Gustave Jacquet’s Le Minuet is one of those pictures which fascinate and draw us back again and again. A rarely-beautiful girl is dancing the minuet, surrounded by a group of her friends, beautiful blonde girls and a fair-haired young man. The costumes are perfectly exquisite, yet there is not too much chiffonnerie in the picture. There is a remarkable effect of depth in the painting of the figure of the dancing girl, especially at the feet and at the bottom of her skirt. Perhaps the only criticism that could fairly be passed upon M. Jacquet’s picture is that there is too much of mere “prettiness” about his principal figures.
A curious feature in this year’s exhibition is that there are three pictures of the assassination of Marat by Charlotte Corday, two of which are hung in the same room. There are also three paintings representing a scene from Victor Hugo’s Histoire d’un Crime, “L’enfant avait recu deux balles dans la tete.” The child is represented in Henry Gervex’s picture as being lifted up by his friends, who are examining the poor little wounded, bleeding head. It is powerful in composition and a very thrilling, realistic picture. The other two representations of this subject are by Paul Langlois and Paul Robert.
Gustave Courtois’s Dante and Virgil in Hell: The Circle of the Traitors to their Country, is a picture very much studied by all the artists who visit the Salon because of its strange landscape, its wonderful effect of the glacial formations and its marvellous effects of color. Benjamin Constant’s Les Derniers Rebelles is one of the best efforts of this artist, so fruitful in scenes drawn from Morocco and Egyptian life. He has depicted the sultan going forth in great splendor from the gates of the city of Morocco, surrounded by his army and courtiers, and before him are brought, either dead or alive, all the principal chiefs of the revolted tribes. There is much that is noble in the composition, and the coloring is perfect.
The arrangement of the pictures this year is not altogether satisfactory to the artists. A radical change has been made—grouping all the hors-concours men by themselves, and all the foreigners by themselves, and crowding about one thousand pictures out of doors into the corridors which run around the garden of the Palais de l’Industrie.
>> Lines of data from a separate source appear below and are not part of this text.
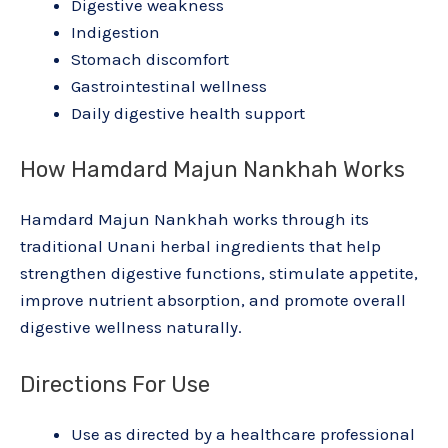
Digestive weakness
Indigestion
Stomach discomfort
Gastrointestinal wellness
Daily digestive health support
How Hamdard Majun Nankhah Works
Hamdard Majun Nankhah works through its
traditional Unani herbal ingredients that help
strengthen digestive functions, stimulate appetite,
improve nutrient absorption, and promote overall
digestive wellness naturally.
Directions For Use
Use as directed by a healthcare professional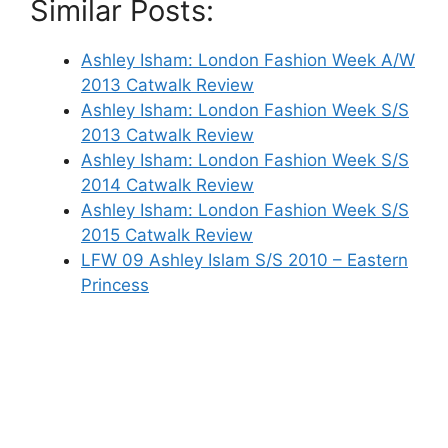
Similar Posts:
Ashley Isham: London Fashion Week A/W
2013 Catwalk Review
Ashley Isham: London Fashion Week S/S
2013 Catwalk Review
Ashley Isham: London Fashion Week S/S
2014 Catwalk Review
Ashley Isham: London Fashion Week S/S
2015 Catwalk Review
LFW 09 Ashley Islam S/S 2010 – Eastern
Princess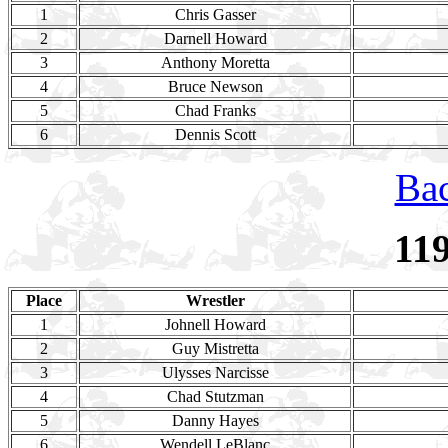
1
Chris Gasser
2
Darnell Howard
3
Anthony Moretta
4
Bruce Newson
5
Chad Franks
6
Dennis Scott
Bac
11
Place
Wrestler
1
Johnell Howard
2
Guy Mistretta
3
Ulysses Narcisse
4
Chad Stutzman
5
Danny Hayes
6
Wendell LeBlanc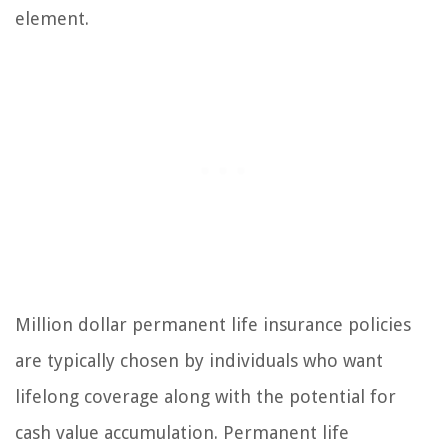
element.
Million dollar permanent life insurance policies
are typically chosen by individuals who want
lifelong coverage along with the potential for
cash value accumulation. Permanent life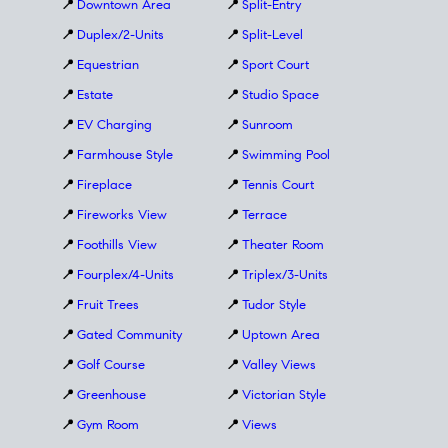
📍
Downtown Area
📍
Split-Entry
📍
Duplex/2-Units
📍
Split-Level
📍
Equestrian
📍
Sport Court
📍
Estate
📍
Studio Space
📍
EV Charging
📍
Sunroom
📍
Farmhouse Style
📍
Swimming Pool
📍
Fireplace
📍
Tennis Court
📍
Fireworks View
📍
Terrace
📍
Foothills View
📍
Theater Room
📍
Fourplex/4-Units
📍
Triplex/3-Units
📍
Fruit Trees
📍
Tudor Style
📍
Gated Community
📍
Uptown Area
📍
Golf Course
📍
Valley Views
📍
Greenhouse
📍
Victorian Style
📍
Gym Room
📍
Views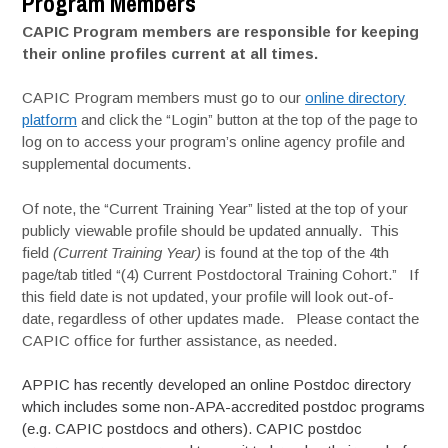
Program Members
CAPIC Program members are responsible for keeping
their online profiles current at all times.
CAPIC Program members must go to our
online directory
platform
and click the “Login” button at the top of the page to
log on to access your program’s online agency profile and
supplemental documents.
Of note, the “Current Training Year” listed at the top of your
publicly viewable profile should be updated annually. This
field
(Current Training Year)
is found at the top of the 4th
page/tab titled “(4) Current Postdoctoral Training Cohort.” If
this field date is not updated, your profile will look out-of-
date, regardless of other updates made. Please contact the
CAPIC office for further assistance, as needed.
APPIC has recently developed an online Postdoc directory
which includes some non-APA-accredited postdoc programs
(e.g. CAPIC postdocs and others). CAPIC postdoc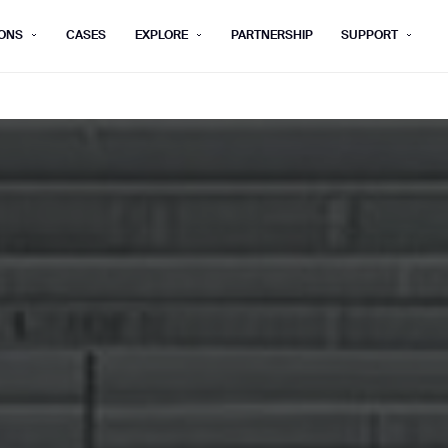
ONS
CASES
EXPLORE
PARTNERSHIP
SUPPORT
rm below, and we’ll get in touch shortly.
Last name*
Company*
Step 1/2
Job title*
Phone Nu
he type of business you’d like to ha
Country/Region*
ECOME A DISTRIBUTOR
PURCHASE PRODUC
City
ECOME A DISTRIBUTOR
PURCHASE PRODUC
NEXT STEP
NEXT STEP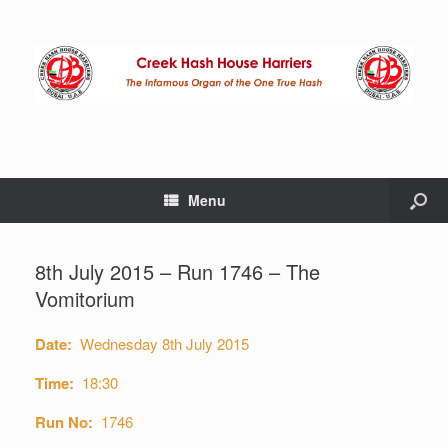
Menu
8th July 2015 – Run 1746 – The
Vomitorium
Date:
Wednesday 8th July 2015
Time:
18:30
Run No:
1746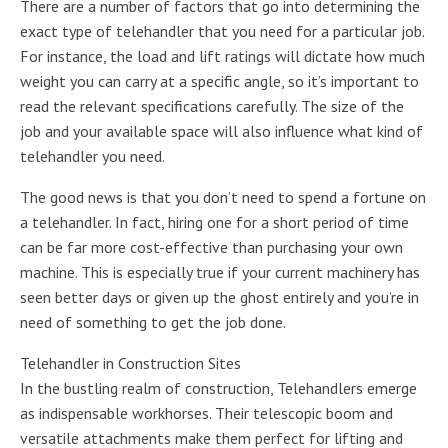
There are a number of factors that go into determining the
exact type of telehandler that you need for a particular job.
For instance, the load and lift ratings will dictate how much
weight you can carry at a specific angle, so it’s important to
read the relevant specifications carefully. The size of the
job and your available space will also influence what kind of
telehandler you need.
The good news is that you don’t need to spend a fortune on
a telehandler. In fact, hiring one for a short period of time
can be far more cost-effective than purchasing your own
machine. This is especially true if your current machinery has
seen better days or given up the ghost entirely and you’re in
need of something to get the job done.
Telehandler in Construction Sites
In the bustling realm of construction, Telehandlers emerge
as indispensable workhorses. Their telescopic boom and
versatile attachments make them perfect for lifting and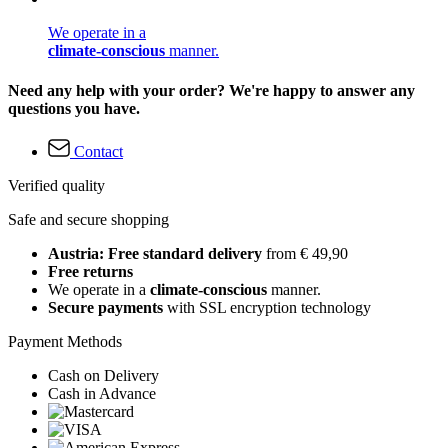
We operate in a
climate-conscious
manner.
Need any help with your order? We're happy to answer any
questions you have.
Contact
Verified quality
Safe and secure shopping
Austria: Free standard delivery
from € 49,90
Free returns
We operate in a
climate-conscious
manner.
Secure payments
with SSL encryption technology
Payment Methods
Cash on Delivery
Cash in Advance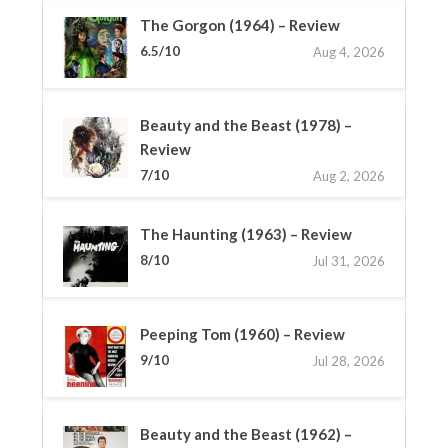
The Gorgon (1964) – Review
6.5/10
Aug 4, 2026
Beauty and the Beast (1978) –
Review
7/10
Aug 2, 2026
The Haunting (1963) – Review
8/10
Jul 31, 2026
Peeping Tom (1960) – Review
9/10
Jul 28, 2026
Beauty and the Beast (1962) –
A friend of mine saw a French artist mount a stepladder and deliberately cut out of the frame his picture and carry it away with him, because it was so badly hung.
The Illustrated Catalogue of the Salon is a somewhat remarkable work. It is specially noticeable for the very curious English translations of the titles of some of the paintings. For instance, the title of Gabriel Boutel’s picture, Bonne a tout faire—a soldier seated with a baby in his arms—is rendered, Maid for anything(!). Priere a Saint Janvier is rendered Prayer AT Saint Januarious. Le Cabaret du Pot d’Etain is translated The Tavern of the Brass POT (instead of Pewter Mug). Ed. Morin’s Promenade en Marne is A F_rip on the Marne!_ Our friend from Boston, Edwin Lord Weeks, is mentioned as “LORD” Edwin Weeks! But the best of all is La Cruche cassee, translated The Broken PIG! The title of another picture is (in the catalogue) Good-bye, SweeL hart!